* [What is being asked]:
Read the listing below and copy out every line that holds "Property".

+++

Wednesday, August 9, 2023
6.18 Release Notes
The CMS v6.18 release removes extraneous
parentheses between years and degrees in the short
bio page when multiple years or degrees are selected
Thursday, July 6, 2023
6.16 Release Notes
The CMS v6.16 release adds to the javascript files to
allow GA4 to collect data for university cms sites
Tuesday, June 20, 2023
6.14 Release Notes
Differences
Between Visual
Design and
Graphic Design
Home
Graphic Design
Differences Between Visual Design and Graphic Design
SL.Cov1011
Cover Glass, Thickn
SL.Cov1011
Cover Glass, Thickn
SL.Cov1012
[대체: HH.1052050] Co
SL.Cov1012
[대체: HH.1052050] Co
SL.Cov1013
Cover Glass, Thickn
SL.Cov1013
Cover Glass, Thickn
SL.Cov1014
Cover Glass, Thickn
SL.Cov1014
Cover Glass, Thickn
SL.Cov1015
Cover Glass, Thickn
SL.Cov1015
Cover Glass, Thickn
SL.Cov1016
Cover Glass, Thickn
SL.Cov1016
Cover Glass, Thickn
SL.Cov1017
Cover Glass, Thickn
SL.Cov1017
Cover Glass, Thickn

+++

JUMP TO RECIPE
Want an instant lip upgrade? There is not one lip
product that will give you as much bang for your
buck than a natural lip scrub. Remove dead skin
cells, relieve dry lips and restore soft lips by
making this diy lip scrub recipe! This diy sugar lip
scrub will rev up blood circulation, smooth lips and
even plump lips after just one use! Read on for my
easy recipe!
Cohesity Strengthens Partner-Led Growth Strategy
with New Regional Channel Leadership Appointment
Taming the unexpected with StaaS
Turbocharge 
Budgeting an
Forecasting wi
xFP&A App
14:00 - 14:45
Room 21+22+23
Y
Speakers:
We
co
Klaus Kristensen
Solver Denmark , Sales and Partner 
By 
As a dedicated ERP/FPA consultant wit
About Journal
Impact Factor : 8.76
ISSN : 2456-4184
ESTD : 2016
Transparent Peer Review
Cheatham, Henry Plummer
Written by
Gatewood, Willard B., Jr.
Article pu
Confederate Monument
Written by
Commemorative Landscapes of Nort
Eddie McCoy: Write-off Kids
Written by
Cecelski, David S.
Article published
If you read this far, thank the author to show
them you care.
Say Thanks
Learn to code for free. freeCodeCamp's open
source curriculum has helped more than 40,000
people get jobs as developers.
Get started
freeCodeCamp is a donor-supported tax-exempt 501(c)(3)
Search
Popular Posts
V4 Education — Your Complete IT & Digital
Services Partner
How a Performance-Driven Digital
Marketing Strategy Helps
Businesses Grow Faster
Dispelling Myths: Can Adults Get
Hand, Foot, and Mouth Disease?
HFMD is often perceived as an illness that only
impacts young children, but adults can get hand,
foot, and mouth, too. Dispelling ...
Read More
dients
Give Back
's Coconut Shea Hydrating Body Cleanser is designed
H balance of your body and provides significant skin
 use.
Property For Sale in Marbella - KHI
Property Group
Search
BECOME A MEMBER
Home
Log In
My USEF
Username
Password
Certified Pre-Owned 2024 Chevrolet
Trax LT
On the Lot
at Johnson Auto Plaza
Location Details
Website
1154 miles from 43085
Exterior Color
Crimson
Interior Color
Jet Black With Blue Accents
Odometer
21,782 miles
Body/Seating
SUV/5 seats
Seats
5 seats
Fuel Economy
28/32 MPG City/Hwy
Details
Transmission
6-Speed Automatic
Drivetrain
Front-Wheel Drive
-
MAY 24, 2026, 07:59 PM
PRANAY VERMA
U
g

+++

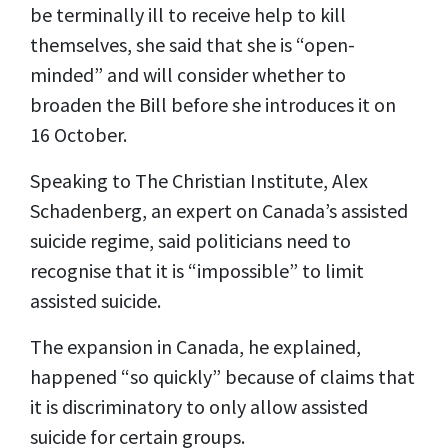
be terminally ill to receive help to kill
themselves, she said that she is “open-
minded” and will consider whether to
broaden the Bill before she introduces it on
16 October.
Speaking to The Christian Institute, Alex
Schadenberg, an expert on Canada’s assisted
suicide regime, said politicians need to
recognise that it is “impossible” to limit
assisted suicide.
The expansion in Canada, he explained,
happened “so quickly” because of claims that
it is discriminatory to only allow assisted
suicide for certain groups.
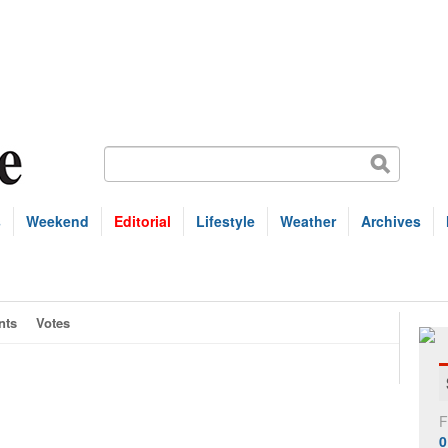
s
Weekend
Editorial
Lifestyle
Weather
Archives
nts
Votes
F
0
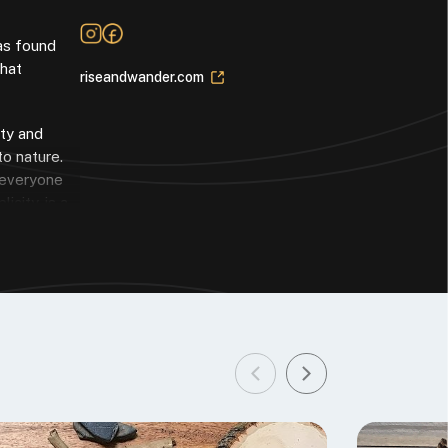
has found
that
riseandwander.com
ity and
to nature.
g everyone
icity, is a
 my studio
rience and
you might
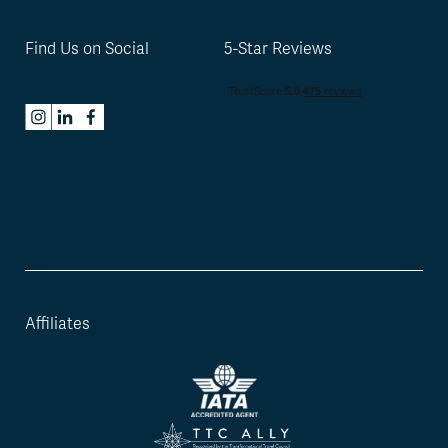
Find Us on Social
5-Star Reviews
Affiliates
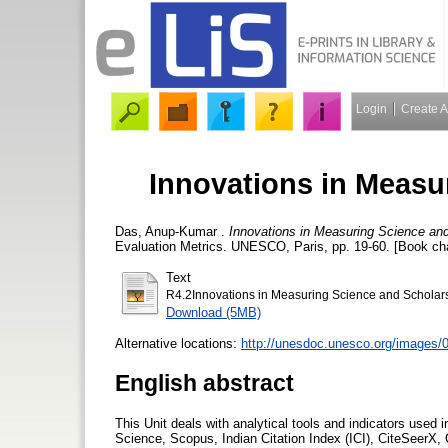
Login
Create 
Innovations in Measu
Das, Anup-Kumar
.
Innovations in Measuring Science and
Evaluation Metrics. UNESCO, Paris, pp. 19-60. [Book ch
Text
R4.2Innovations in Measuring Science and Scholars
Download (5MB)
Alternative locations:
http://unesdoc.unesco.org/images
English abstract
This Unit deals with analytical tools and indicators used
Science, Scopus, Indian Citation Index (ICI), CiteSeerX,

+++

* [Solution]:
Property For Sale in Marbella - KHI
Property Group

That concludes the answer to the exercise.